Guides Handling large catalogs

Handling large catalogs

Indexing, memory, and performance notes for catalogs past 5k SKUs.

Updated

searchabee is built for catalogs that outgrow Shopify’s native page-scoped filters. This guide covers what to expect at scale.

Index size

Each shop gets a dedicated Meilisearch index. Index size roughly scales linearly with:

  • Number of products + variants
  • Number of indexed fields (more fields = larger index)
  • Filter source count (each adds a faceted attribute)

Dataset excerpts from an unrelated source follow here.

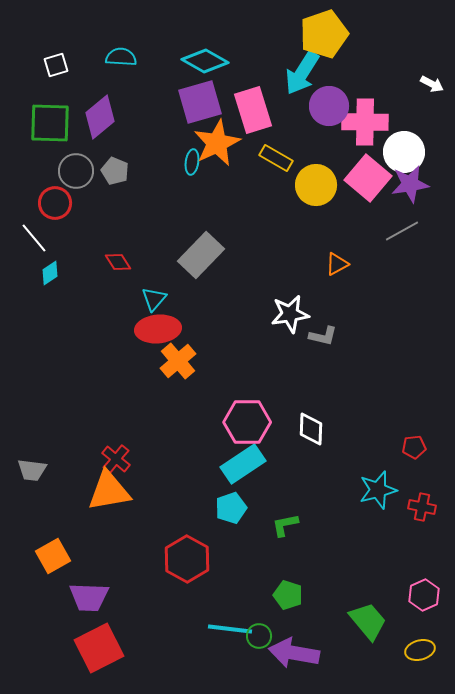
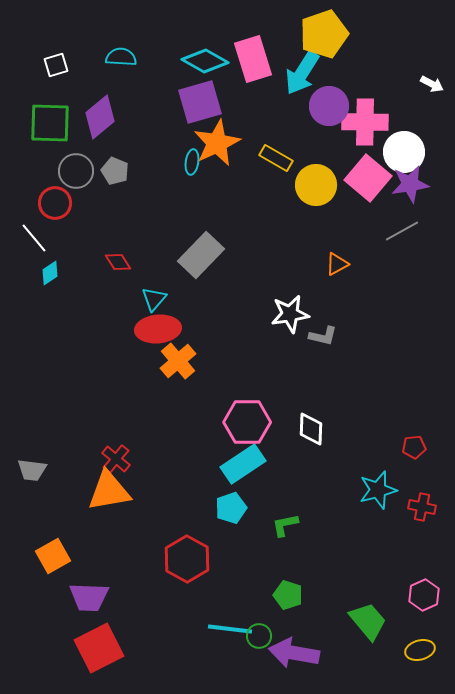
pink rectangle at (253, 110): moved 51 px up
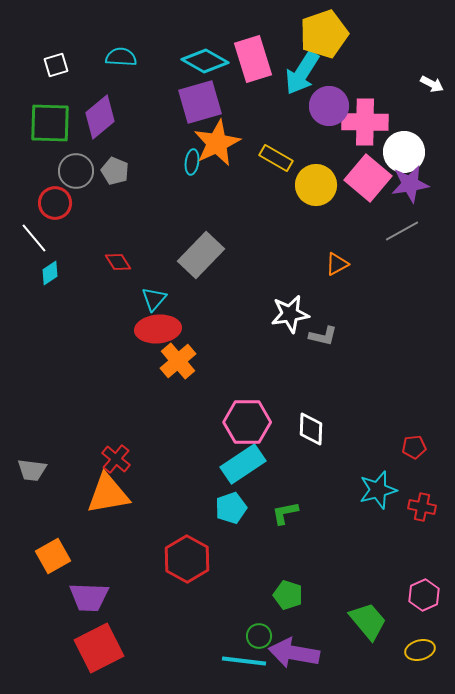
orange triangle at (109, 491): moved 1 px left, 3 px down
green L-shape at (285, 525): moved 12 px up
cyan line at (230, 629): moved 14 px right, 32 px down
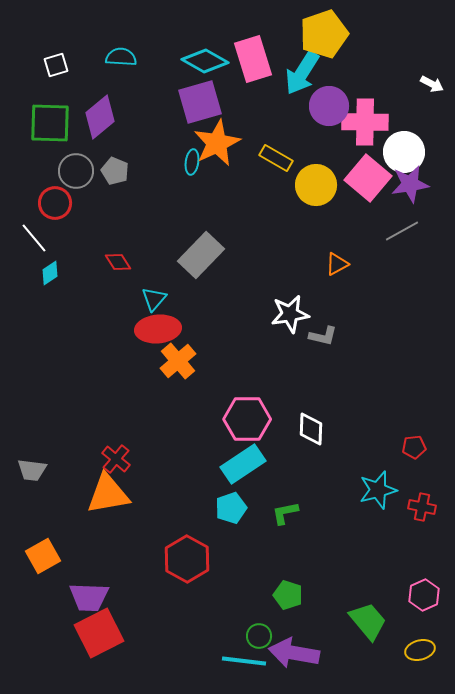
pink hexagon at (247, 422): moved 3 px up
orange square at (53, 556): moved 10 px left
red square at (99, 648): moved 15 px up
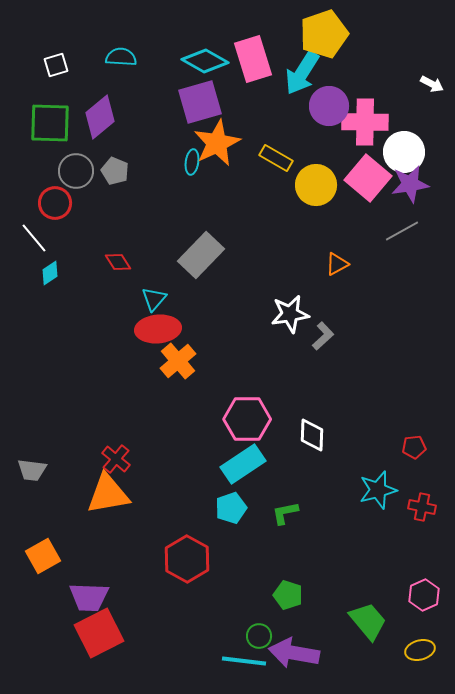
gray L-shape at (323, 336): rotated 56 degrees counterclockwise
white diamond at (311, 429): moved 1 px right, 6 px down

A typical 50k-SKU apparel catalog indexes to ~500MB. A 200k-SKU catalog indexes to ~2GB. Meilisearch handles both well.

Sync performance

Initial backfill processes Shopify’s GraphQL catalog API. Expect:

  • 10k SKUs → ~2 minutes
  • 50k SKUs → ~8 minutes
  • 200k SKUs → ~30 minutes

After backfill, incremental sync is webhook-driven and completes in seconds.

Query latency

Meilisearch typical latency at catalog sizes we target:

  • 10k SKUs: sub-5ms
  • 100k SKUs: sub-15ms
  • 500k SKUs: sub-30ms

These are index-side times. Add ~30–80ms of network round trip from the shopper’s browser to our API.

Best practices

  • Limit indexed fields. Each added field (beyond the defaults) adds latency. Only index what you actually filter/sort/search on.
  • Use metafield filters sparingly. Metafields are the heaviest source type because they require denormalizing. Prefer product fields and options where possible.
  • Avoid deeply nested filter trees. Past 15 filters per tree, shoppers rarely scroll that far. Consolidate.
  • Rebuild rarely. Our sync is incremental. Triggering a full rebuild is a last resort, not a regular operation.

Monitoring

searchabee console → Health shows index size, last sync time, and recent query latency percentiles. If latency p95 starts creeping up, reach out — often it’s addressable by dropping an unused filter source.